## Task instructions
Pick out each line in the material below that contains the string "пиццерия", and copy those lines.

## Extracted information
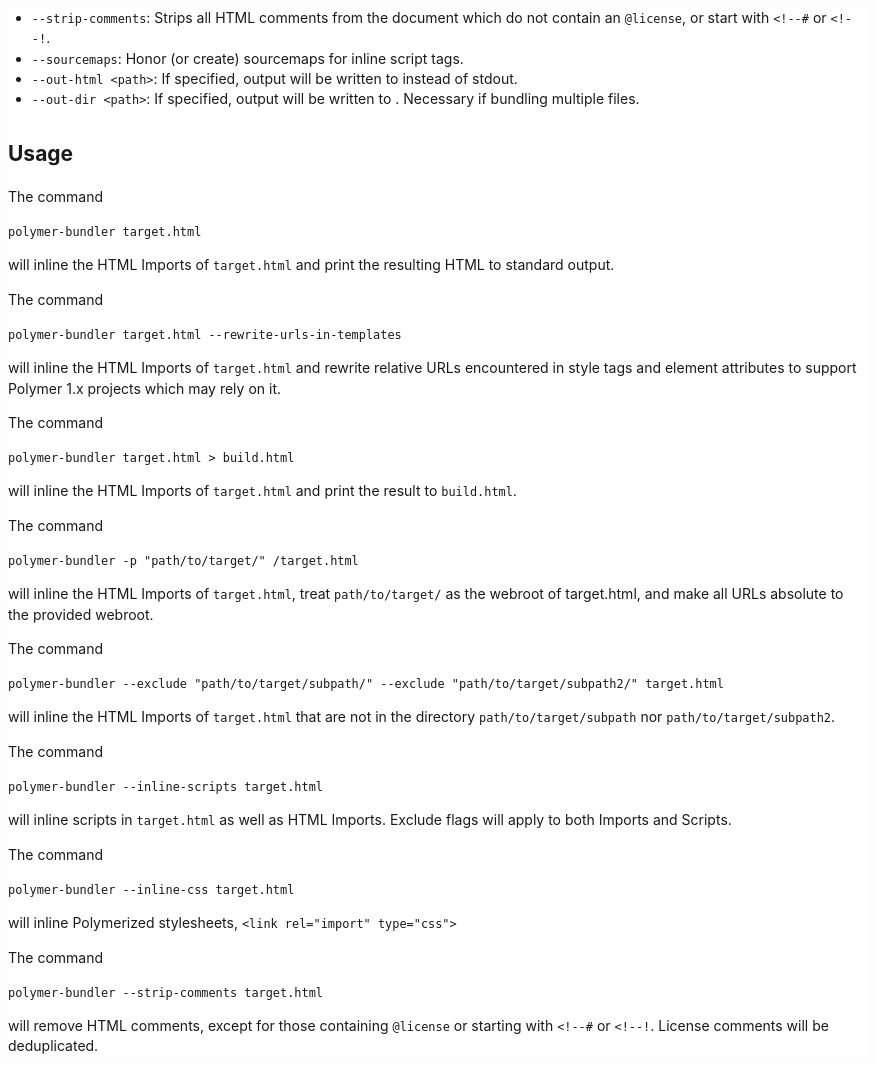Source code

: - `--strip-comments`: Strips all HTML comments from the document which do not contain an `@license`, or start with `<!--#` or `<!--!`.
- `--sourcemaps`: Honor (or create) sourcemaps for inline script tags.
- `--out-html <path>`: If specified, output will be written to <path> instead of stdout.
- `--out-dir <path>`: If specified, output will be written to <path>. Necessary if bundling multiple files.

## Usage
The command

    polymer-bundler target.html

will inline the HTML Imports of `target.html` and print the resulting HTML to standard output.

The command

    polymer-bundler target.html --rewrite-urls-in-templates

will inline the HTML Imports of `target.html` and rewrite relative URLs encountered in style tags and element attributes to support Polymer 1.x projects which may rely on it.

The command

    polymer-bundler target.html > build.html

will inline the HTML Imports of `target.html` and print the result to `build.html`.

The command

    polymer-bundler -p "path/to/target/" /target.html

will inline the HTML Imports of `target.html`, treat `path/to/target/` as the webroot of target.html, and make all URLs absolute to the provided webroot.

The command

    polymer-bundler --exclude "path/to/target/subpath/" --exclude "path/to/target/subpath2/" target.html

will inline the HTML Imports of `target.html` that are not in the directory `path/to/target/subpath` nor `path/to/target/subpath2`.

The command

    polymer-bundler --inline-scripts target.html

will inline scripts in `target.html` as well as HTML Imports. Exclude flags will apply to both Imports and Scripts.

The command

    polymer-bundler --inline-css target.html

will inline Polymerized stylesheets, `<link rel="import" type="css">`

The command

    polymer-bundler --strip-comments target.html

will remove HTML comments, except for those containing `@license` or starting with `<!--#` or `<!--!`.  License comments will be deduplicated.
...
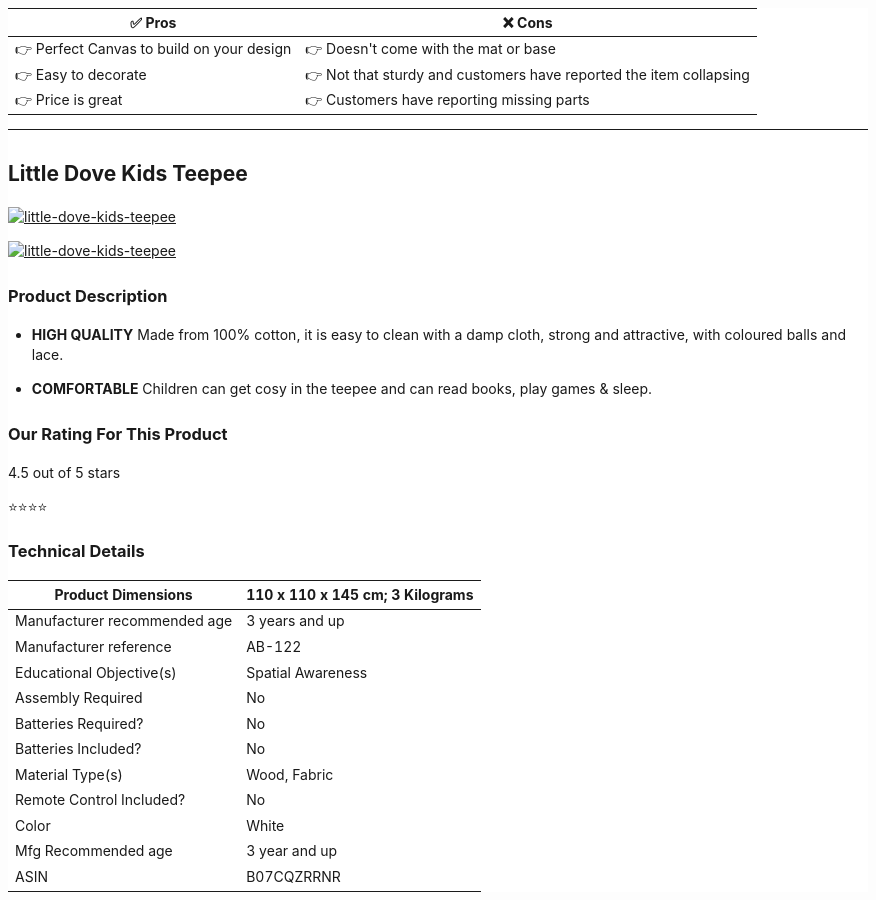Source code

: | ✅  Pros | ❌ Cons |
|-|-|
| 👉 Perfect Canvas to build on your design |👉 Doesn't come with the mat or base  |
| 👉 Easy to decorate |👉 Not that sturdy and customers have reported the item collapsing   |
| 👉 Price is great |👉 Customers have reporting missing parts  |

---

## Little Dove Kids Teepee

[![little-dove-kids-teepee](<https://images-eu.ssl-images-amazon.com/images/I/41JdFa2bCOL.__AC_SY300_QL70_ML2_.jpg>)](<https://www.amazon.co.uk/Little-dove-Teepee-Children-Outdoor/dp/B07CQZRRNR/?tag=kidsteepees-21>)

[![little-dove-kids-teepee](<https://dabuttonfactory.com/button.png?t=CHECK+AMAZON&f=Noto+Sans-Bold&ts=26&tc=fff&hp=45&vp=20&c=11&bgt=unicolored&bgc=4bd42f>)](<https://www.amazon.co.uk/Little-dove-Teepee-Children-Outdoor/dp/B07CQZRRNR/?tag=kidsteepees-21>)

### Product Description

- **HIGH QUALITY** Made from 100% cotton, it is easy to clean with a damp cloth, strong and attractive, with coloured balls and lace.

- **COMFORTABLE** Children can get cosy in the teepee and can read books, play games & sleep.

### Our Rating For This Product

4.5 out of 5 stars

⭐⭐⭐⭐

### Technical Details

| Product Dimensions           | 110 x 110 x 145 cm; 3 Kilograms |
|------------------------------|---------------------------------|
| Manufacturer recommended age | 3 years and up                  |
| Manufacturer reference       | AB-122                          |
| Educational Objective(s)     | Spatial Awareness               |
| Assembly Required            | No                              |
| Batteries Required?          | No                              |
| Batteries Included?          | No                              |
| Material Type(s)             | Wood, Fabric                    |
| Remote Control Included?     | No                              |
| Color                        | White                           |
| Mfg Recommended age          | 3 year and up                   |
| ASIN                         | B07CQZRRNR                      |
---
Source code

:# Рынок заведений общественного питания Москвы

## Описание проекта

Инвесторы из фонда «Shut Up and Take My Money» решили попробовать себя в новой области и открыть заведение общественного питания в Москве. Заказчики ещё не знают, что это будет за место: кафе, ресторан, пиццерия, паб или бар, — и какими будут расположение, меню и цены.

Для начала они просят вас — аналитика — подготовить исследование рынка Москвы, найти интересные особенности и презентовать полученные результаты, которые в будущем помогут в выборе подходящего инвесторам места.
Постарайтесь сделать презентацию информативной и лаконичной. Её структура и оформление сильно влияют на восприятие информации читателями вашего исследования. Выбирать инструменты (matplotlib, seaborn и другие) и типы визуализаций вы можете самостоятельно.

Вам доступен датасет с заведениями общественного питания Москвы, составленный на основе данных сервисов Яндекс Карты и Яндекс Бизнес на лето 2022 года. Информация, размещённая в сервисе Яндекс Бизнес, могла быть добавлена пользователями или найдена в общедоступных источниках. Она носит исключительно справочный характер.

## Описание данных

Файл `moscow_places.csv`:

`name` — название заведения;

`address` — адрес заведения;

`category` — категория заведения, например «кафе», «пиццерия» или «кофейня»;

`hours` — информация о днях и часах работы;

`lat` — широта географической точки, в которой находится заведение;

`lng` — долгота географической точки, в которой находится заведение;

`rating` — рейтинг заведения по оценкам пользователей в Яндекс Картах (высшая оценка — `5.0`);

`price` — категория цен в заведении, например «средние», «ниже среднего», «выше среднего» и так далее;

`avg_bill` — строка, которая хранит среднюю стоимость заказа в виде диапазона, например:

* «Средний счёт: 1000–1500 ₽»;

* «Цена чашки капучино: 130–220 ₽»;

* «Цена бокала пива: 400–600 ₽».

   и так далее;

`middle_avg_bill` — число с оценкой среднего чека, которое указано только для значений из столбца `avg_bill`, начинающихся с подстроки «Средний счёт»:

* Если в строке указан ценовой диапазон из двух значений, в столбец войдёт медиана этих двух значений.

## Output
Инвесторы из фонда «Shut Up and Take My Money» решили попробовать себя в новой области и открыть заведение общественного питания в Москве. Заказчики ещё не знают, что это будет за место: кафе, ресторан, пиццерия, паб или бар, — и какими будут расположение, меню и цены.
`category` — категория заведения, например «кафе», «пиццерия» или «кофейня»;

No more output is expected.